Jazz Middelheim: Antwerp, Belgium, August 16-19, 2012
When Coleman's "Lonely Woman" entered, shivers coursed down all our bodily extensions. It began as a chillingly soulful cry, before Zorn took it to the outer limits, still not relinquishing the tune's levitating qualities. Zorn (sporting a Stone t-shirt, advertising his own New York City venue) made bluesy, bombarding streaks, spit puffballs hitting the blooming stage light aureoles. Laswell's range was mostly mid, as he concentrated on chordal wedges, filling out the space with his stack-heeled pedals. Perhaps he could have offered some deeper, more defined, single-note sub-rumbles. There was, oft-times, an indistinct quality to his sound. Many moods were traversed, from raging bullishness to keening lyricism.
It was impossible not to notice the empty chair to stage-left, guitar propped against amplifier. Were Ribot or even Reed in town? Surely, Coryell wouldn't be joining the trio? Well, yes, it was indeed Coryell as the set-climaxing guest star: a most unusual combination. All the guitarist had to do was invoke his old electric behemoth Power Trio persona, razoring out circular ascendant figures in Sonny Sharrock fashion. As a visitor, he had to be prompted by Zorn before unleashing a fully aroused solo, but once started, Coryell's rugged outpourings mingled easily with the torrid miasma of the core threesome. Zorn also gave subtle prompts to the other two members, but that was part of his own improvising strategy, and surely allowed in a style-bounding set that sounded equally divided between themes and spontaneity.

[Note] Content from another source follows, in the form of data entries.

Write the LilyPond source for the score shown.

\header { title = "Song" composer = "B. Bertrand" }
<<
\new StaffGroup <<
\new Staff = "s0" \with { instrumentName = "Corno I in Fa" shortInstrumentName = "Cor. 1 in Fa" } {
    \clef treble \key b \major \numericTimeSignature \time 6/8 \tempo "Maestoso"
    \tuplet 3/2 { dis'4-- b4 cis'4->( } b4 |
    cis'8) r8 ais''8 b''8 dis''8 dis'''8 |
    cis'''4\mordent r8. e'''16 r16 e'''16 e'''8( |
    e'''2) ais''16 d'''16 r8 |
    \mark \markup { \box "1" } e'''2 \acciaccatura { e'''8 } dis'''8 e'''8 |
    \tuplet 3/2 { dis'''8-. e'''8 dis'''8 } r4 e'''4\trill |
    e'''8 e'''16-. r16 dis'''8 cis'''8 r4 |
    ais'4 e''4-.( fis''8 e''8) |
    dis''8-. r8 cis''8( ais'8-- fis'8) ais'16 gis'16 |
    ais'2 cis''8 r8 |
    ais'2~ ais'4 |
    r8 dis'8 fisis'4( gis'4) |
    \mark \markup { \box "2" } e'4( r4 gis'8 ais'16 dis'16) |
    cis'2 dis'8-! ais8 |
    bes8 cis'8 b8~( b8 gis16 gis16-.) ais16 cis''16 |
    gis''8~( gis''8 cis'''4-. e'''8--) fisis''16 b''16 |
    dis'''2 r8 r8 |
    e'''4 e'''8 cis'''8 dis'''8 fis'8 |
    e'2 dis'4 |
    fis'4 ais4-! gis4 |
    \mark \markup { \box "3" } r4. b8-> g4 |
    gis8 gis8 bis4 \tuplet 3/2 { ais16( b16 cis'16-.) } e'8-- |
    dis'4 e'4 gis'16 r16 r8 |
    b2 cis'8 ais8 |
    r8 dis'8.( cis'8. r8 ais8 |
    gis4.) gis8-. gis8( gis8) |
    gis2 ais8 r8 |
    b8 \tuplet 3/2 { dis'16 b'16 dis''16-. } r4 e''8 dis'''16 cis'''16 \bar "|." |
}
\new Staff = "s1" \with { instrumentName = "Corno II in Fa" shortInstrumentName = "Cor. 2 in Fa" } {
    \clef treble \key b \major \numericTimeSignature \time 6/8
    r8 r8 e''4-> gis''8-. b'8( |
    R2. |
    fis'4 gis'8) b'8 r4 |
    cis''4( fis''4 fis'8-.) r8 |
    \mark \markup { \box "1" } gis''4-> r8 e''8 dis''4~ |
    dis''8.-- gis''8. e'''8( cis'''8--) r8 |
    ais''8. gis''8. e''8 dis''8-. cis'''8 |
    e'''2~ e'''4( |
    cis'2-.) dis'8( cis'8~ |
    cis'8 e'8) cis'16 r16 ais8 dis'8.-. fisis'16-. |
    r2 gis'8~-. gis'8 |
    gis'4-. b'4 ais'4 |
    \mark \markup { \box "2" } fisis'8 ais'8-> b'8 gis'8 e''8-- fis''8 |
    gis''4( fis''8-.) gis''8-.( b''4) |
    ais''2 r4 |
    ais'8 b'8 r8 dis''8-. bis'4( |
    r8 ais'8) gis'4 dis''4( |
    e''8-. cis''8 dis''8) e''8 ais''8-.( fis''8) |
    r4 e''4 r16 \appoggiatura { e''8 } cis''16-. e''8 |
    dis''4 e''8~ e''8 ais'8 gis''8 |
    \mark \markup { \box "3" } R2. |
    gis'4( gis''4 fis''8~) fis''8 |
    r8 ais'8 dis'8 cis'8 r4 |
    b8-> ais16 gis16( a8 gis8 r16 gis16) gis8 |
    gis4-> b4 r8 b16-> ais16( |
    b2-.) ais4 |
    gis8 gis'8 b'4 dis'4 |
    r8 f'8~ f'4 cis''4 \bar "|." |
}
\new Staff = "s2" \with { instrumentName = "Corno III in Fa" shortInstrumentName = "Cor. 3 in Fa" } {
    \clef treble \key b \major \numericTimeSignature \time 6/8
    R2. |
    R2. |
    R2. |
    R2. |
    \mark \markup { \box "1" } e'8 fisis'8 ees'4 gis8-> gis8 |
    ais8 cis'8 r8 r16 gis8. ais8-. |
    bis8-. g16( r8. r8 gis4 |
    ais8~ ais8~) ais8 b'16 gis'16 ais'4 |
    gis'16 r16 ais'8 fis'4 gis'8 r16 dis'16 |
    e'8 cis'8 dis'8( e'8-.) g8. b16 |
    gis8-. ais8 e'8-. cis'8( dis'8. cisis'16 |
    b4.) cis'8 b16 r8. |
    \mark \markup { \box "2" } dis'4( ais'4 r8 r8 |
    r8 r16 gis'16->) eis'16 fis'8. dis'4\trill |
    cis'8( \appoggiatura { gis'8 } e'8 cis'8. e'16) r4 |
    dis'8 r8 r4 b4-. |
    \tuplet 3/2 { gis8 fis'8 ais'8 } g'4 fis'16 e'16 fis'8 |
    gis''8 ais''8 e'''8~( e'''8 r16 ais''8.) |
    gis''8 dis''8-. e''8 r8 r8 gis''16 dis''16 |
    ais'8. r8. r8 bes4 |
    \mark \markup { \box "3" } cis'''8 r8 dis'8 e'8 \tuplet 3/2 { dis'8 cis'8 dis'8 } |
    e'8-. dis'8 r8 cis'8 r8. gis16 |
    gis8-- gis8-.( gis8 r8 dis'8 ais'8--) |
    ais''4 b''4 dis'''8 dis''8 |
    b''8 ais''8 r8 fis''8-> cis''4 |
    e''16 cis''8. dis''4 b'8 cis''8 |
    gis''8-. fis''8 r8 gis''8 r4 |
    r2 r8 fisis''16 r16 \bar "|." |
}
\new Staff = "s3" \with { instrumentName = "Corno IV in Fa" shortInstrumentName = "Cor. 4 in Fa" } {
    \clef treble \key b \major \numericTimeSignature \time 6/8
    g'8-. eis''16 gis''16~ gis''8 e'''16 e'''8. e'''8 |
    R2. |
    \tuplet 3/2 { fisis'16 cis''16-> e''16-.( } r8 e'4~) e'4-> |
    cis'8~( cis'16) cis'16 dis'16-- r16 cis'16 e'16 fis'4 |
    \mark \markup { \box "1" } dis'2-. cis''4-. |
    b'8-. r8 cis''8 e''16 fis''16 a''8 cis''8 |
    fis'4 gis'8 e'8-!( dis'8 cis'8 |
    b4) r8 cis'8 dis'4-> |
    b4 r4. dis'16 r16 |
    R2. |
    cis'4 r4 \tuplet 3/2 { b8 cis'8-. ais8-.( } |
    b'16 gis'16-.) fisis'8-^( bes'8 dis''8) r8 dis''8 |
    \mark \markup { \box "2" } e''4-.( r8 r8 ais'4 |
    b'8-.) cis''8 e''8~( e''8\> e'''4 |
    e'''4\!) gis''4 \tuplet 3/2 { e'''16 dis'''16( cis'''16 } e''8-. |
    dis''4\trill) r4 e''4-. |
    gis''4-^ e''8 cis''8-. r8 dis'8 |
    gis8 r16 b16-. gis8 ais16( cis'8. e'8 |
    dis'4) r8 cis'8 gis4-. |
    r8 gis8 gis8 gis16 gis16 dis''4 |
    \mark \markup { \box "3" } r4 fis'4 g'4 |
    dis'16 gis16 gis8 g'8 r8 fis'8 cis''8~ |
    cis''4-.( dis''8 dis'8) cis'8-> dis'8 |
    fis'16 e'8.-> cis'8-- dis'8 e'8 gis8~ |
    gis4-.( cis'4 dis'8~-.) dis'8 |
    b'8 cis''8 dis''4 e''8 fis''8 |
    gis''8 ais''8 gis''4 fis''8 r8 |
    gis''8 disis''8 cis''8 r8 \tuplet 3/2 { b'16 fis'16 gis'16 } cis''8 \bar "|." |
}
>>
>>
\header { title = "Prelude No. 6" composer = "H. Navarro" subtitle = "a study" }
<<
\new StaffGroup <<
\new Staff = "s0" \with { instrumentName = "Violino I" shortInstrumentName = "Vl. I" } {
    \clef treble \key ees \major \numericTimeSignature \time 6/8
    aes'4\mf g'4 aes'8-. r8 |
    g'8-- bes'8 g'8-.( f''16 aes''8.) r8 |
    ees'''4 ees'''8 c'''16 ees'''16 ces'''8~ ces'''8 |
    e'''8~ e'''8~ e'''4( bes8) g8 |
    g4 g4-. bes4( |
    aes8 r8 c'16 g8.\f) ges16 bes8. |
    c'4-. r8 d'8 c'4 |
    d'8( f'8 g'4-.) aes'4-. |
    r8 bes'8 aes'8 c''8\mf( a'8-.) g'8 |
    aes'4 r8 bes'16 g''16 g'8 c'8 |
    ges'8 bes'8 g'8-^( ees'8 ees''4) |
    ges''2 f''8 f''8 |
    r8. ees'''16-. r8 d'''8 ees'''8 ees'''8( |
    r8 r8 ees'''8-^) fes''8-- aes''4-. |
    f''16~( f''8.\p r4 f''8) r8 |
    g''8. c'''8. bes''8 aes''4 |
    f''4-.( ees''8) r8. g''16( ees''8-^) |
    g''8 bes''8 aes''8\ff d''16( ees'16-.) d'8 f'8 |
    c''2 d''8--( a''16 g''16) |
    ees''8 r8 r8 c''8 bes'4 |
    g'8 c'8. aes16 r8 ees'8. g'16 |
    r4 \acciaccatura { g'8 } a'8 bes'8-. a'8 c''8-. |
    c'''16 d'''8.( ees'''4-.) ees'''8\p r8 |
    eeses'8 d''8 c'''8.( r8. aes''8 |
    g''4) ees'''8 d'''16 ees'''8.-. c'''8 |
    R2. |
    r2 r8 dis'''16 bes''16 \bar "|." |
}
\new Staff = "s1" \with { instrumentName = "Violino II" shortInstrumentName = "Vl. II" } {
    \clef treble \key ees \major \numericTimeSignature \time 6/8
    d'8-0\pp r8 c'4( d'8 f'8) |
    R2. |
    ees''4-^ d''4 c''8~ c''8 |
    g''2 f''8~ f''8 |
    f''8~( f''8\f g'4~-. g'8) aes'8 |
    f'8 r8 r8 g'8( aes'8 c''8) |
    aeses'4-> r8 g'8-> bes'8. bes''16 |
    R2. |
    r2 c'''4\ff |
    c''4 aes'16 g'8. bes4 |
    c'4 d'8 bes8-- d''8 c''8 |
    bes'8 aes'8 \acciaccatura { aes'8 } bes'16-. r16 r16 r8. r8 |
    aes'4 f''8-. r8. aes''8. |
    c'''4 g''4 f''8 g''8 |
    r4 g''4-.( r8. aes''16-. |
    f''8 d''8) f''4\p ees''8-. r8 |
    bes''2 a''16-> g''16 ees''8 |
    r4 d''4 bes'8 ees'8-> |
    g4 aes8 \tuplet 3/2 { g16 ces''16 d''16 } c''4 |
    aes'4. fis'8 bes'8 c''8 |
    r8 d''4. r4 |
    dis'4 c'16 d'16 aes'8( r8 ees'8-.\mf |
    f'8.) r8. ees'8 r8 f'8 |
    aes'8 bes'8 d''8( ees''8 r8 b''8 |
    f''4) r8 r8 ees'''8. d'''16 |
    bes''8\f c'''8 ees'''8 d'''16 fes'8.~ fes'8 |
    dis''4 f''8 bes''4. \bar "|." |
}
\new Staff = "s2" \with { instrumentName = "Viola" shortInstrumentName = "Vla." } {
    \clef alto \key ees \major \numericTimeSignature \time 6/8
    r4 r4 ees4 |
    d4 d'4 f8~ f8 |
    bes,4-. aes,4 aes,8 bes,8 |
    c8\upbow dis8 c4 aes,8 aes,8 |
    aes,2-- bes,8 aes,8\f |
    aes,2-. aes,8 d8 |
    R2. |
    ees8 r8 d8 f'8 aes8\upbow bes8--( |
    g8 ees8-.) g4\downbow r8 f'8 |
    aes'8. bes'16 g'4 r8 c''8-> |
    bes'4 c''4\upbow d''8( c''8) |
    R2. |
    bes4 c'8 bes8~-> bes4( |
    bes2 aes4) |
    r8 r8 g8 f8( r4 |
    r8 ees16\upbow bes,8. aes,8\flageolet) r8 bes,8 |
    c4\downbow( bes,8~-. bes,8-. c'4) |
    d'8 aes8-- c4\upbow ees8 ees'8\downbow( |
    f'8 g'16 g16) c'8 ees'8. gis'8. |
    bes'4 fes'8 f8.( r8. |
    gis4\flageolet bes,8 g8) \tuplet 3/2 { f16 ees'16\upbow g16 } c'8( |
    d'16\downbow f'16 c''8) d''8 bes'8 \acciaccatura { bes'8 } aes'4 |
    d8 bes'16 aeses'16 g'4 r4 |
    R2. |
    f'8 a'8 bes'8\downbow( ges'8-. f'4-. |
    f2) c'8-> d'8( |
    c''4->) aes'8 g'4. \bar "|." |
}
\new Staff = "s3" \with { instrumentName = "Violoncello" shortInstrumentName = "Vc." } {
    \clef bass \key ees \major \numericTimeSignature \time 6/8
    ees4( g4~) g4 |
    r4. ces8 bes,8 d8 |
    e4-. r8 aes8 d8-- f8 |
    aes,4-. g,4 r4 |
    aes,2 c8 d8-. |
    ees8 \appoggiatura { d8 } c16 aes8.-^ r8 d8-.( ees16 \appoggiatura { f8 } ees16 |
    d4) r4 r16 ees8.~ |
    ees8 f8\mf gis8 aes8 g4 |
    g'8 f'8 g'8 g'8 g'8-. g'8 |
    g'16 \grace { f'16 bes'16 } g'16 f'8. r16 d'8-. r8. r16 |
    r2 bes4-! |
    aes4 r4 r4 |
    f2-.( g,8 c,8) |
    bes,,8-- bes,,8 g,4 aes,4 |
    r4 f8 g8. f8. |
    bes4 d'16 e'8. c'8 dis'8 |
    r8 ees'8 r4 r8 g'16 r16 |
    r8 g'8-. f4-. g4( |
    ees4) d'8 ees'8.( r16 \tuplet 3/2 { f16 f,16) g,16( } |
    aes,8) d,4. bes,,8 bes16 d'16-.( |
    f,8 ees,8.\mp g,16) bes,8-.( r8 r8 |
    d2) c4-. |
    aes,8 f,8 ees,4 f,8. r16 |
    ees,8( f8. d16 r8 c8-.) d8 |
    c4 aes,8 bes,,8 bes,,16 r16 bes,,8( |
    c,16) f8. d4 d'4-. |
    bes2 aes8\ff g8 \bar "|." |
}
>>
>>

The following afternoon, Coleman was still being considered as sometime sideman, bassist Greg Cohen name-checked the absent alto man. He also played a Zorn Masada tune, along with three of his students from the local Artesis Conservatorium. Cohen mostly gave them his own pieces to play, but also slipped in Nelson Riddle's "Route 66" (his television series theme, not the more familiar Bobby Troup ditty). Cohen gave his able pupils plenty of room to roam, but his own bass was perpetually and meatily in the middle. There were even a few more abstract stretches, with exchanges between piano and drums, bow and chains on the latter.
It's always advisable to keep the portals open at jazz festivals, but when dapper Dutch trumpeter Eric Vloeimans presented his project with the Holland Baroque Society, it was hard to discern the intention. Not that a gratuitous Early Music session with refined trumpet solos and embellishments was a totally evil concept, but the end result was exceedingly polite for a jazz fest. Bach and Telemann preceded the leader's own "Wet Feet," which appropriately featured tiptoeing organ and pixie bandoneon. This wasn't so much a fusion as the authentic article, with a faint dusting of jazz technique. Two-thirds in, there was a welcome turn towards Moorish and Gypsy stylings, and the latter-angled piece roused the audience from its concentrated trance (or slumber). Marc Constandse was an asset to the band, showing off his skills as a singer, bandoneon player and frame drum percussionist. One of the three violinists switched to harmonium, sitting on the stage floor and singing along with Constandse. Vloeimans' tone was reminiscent of that found in the playing of the Lebanese trumpeter Ibrahim Maalouf, lightly dusted with Arabic filaments, dancing nimbly around the formalized arrangements.
Next, there was a rapid switch to duo intimacy, although the scale of the actual music was grander, more forcefully winding the audience in its guts with its playful exuberance. Italian pianist Stefano Bollani continually surprises with whichever fresh setting he elects to present, from density to spaciousness, from dramatic to mischievous. Partnered with Brazilian Hamilton De Holanda, matters turned to a fun-filled manifestation of folkloric-flavored tunes from that land, combining effervescent, speeding virtuosity with winkingly humorous antics. De Holanda plays the 10-string bandolim (the Brazilian version of the mandolin).
The pair flirted with tunes penned by Antonio Carlos Jobim, Hermeto Pascoal and Egberto Gismonti, rattling organic notes off at hyper-speed, in a seemingly effortless fashion, playing closely together, but not so close that they rendered each other superfluous. Bollani frequently sought refuge inside his piano, or sang along with his own rivulet phrases, coming across as the Chico Marx of Italian jazz improvisation. Without rejecting the cerebral thrust of advanced technique, the extremely empathic duo managed to concoct a lively romper room environment, their joyous, celebratory approach both entertaining and challenging. It was a wondrous thing, mostly full-tilt (and fully tilted), sustaining passion, enthusiasm and energy, matched with a tinkering invention.